Background: A predominant Th17 population and impaired Treg function is the marker of nasal polyposis (NP) in Chinese patients. TGF-β1, a multifunction cytokine, is a vital factor involved in inducing or restricting specific Th cell development. However, its role in NP has still not been well understood.
Methods: In a double-blind trial, 30 subjects were randomized into 2 groups (15 steroid-treated NP, 15 untreated NP), and 15 normal subjects were allocated as control group. We analyzed the expression of TGF-β1, p-Smad2, p-STAT3, Smad7, SOCS3, IL-10, IL-17A, Foxp3, and RORc in the NP tissue of Chinese patients using mRNA and protein detection methods.

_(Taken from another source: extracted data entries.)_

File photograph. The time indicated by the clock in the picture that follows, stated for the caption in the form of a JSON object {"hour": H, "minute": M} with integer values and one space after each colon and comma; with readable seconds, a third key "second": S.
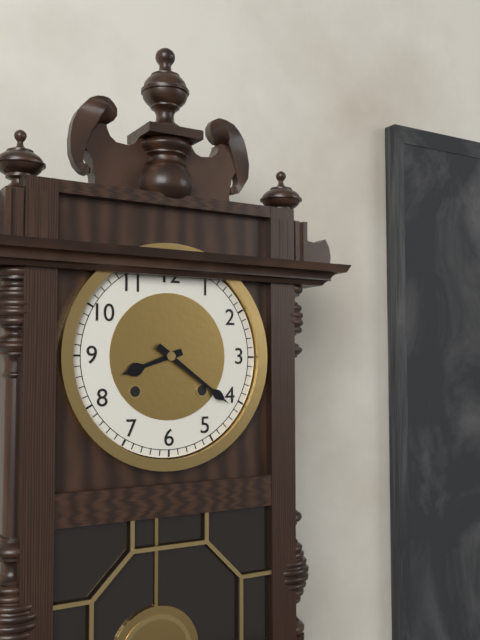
{"hour": 8, "minute": 21}
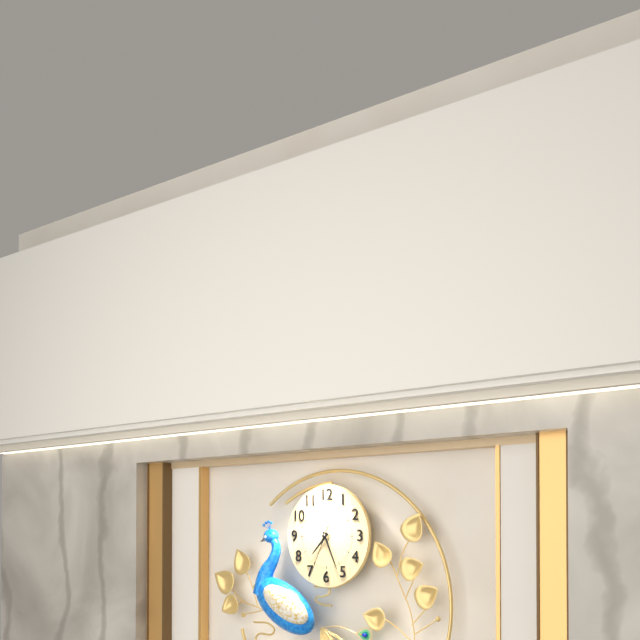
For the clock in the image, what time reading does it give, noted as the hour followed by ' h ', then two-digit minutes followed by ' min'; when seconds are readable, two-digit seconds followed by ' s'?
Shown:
7 h 26 min
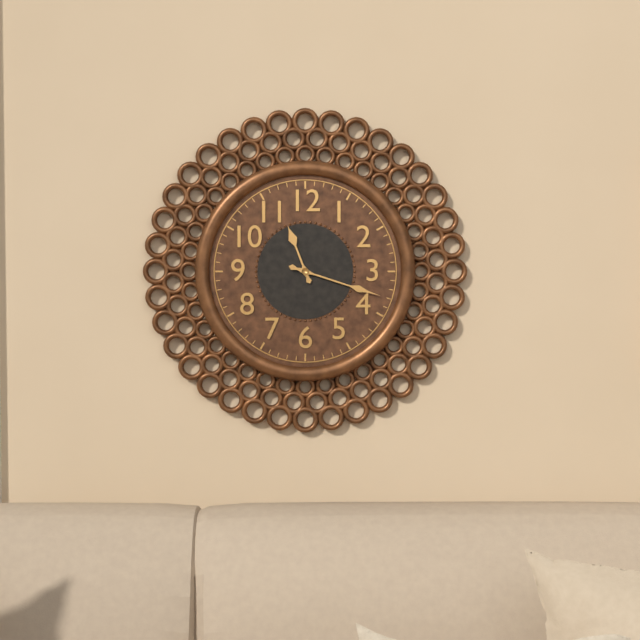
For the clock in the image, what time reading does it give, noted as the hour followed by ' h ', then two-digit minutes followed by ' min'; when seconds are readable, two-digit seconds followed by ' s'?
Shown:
11 h 18 min
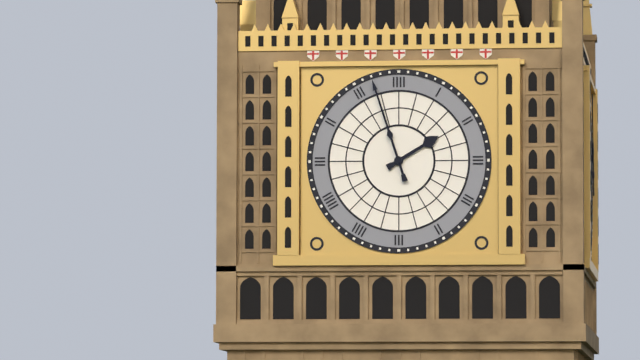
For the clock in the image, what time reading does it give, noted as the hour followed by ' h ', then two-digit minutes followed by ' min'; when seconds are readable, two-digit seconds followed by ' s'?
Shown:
1 h 57 min
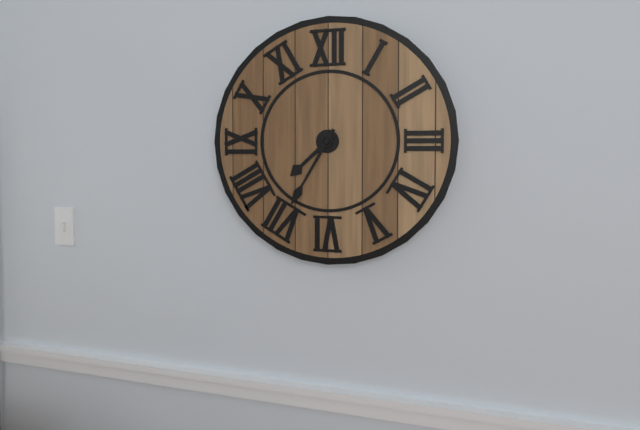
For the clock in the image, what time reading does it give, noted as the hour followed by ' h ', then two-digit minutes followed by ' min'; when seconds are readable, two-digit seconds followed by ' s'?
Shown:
7 h 35 min
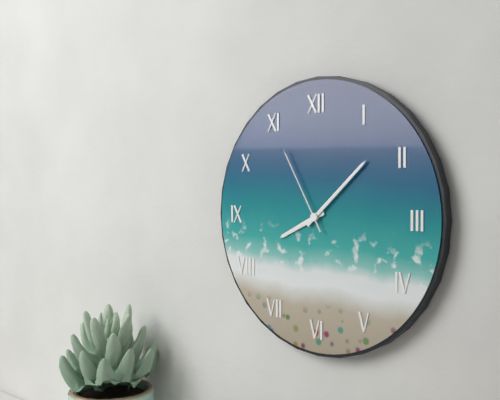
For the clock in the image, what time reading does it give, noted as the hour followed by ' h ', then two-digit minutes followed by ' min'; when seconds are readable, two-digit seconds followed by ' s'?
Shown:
8 h 08 min 55 s
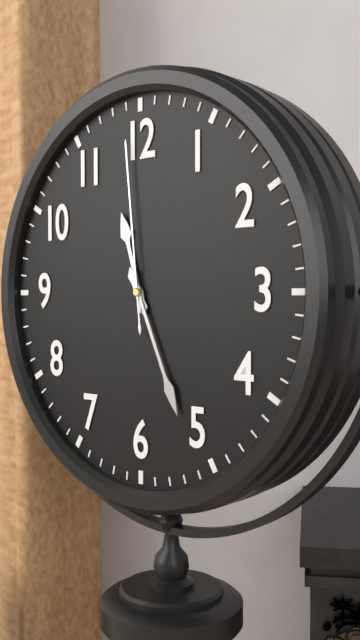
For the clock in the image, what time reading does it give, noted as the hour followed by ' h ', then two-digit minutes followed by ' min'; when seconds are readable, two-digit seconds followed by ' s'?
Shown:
11 h 26 min 59 s
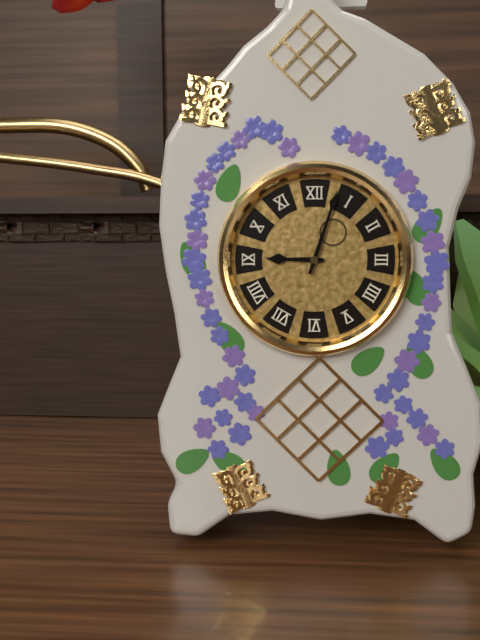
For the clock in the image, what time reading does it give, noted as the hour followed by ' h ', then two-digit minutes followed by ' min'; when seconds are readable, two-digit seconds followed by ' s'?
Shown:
9 h 03 min
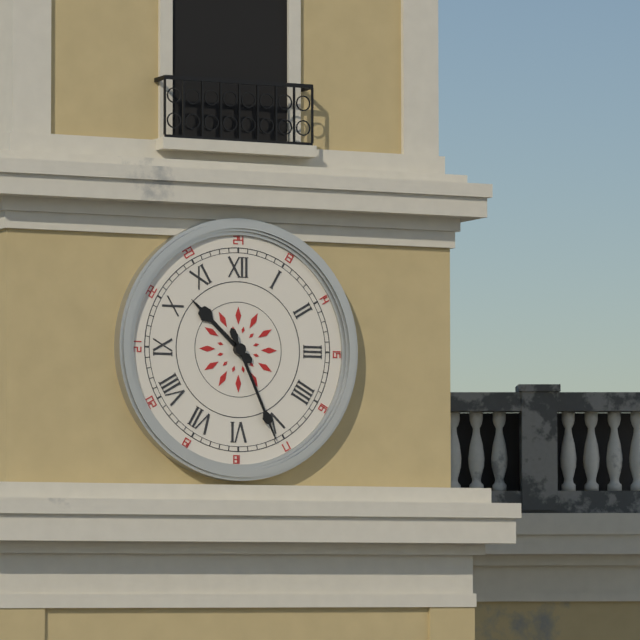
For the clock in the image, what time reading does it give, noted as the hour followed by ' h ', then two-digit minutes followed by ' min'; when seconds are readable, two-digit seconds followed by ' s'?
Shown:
10 h 26 min
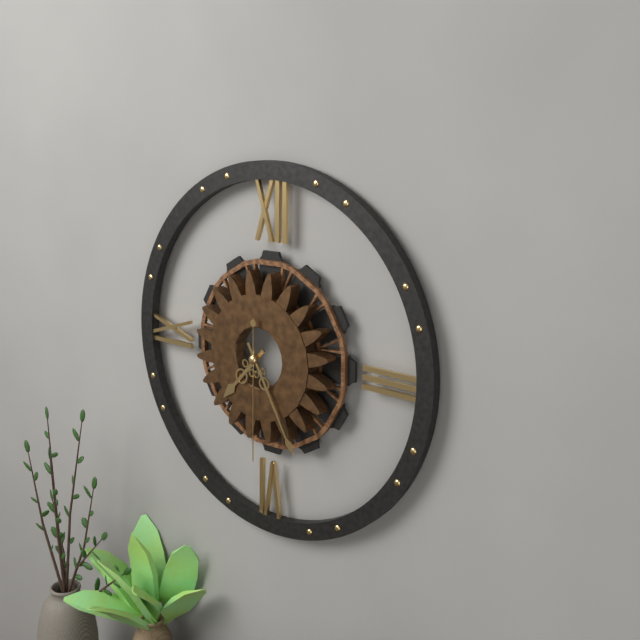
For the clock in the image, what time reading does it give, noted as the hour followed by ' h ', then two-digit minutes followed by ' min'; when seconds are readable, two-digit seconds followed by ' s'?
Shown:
7 h 25 min 30 s
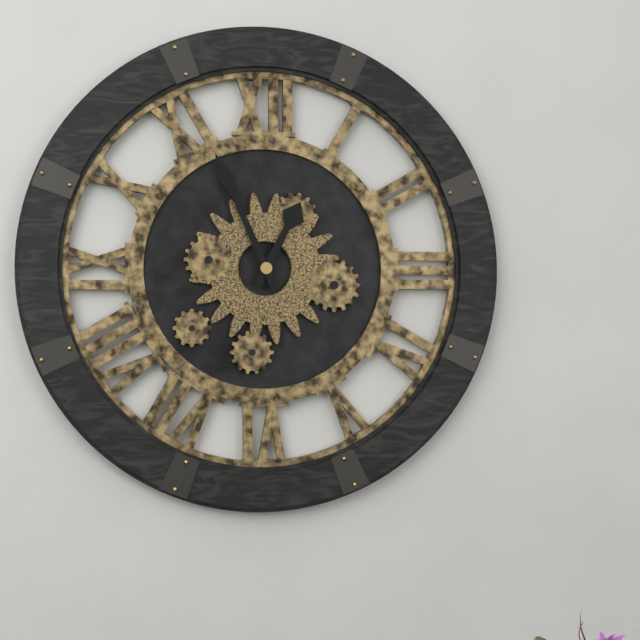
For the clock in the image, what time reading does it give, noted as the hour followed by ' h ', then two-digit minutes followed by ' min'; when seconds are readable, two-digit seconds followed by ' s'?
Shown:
12 h 56 min
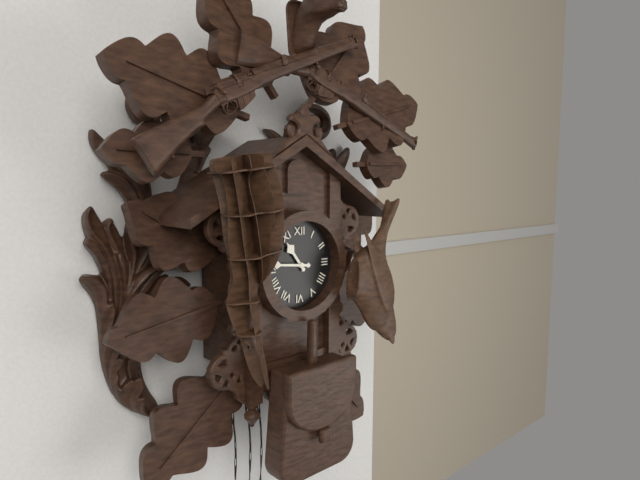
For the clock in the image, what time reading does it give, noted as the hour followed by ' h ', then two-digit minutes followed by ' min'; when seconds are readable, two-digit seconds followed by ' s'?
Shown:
10 h 46 min
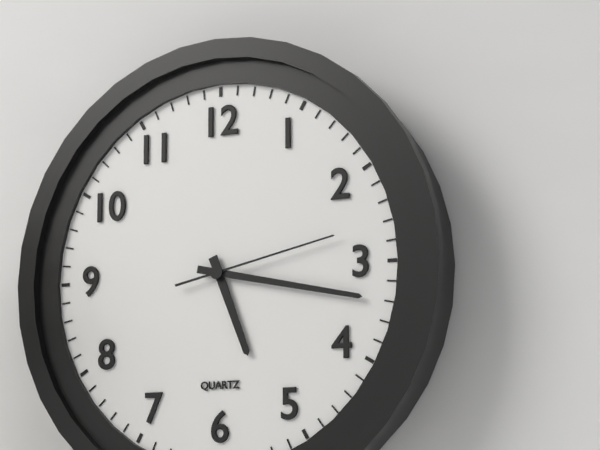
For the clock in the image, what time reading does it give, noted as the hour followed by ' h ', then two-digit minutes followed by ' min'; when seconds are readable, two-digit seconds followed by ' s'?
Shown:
5 h 17 min 13 s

Results: TGF-β1, p-Smad2, IL-10, SOCS3, and Foxp3 expression was higher in steroid-treated NP patients than in untreated NP patients. Conversely, expression of p-STAT3, Smad7, IL-17A, and RORc was higher in untreated NP patients than in steroid-treated NP patients, demonstrating that TGF-β1 was more likely to contribute to Treg commitment in Chinese NP patients after intranasal steroid treatment.
Conclusions: TGF-β1 may be a signature Treg cytokine, which is valuable for obtaining a clear understanding of the pathogenesis of NP. Moreover, intranasal steroid treatment attenuated the chronic inflammatory response in these patients by promoting Smad-dependent Treg functions and reducing STAT3-mediated Th17 reactions.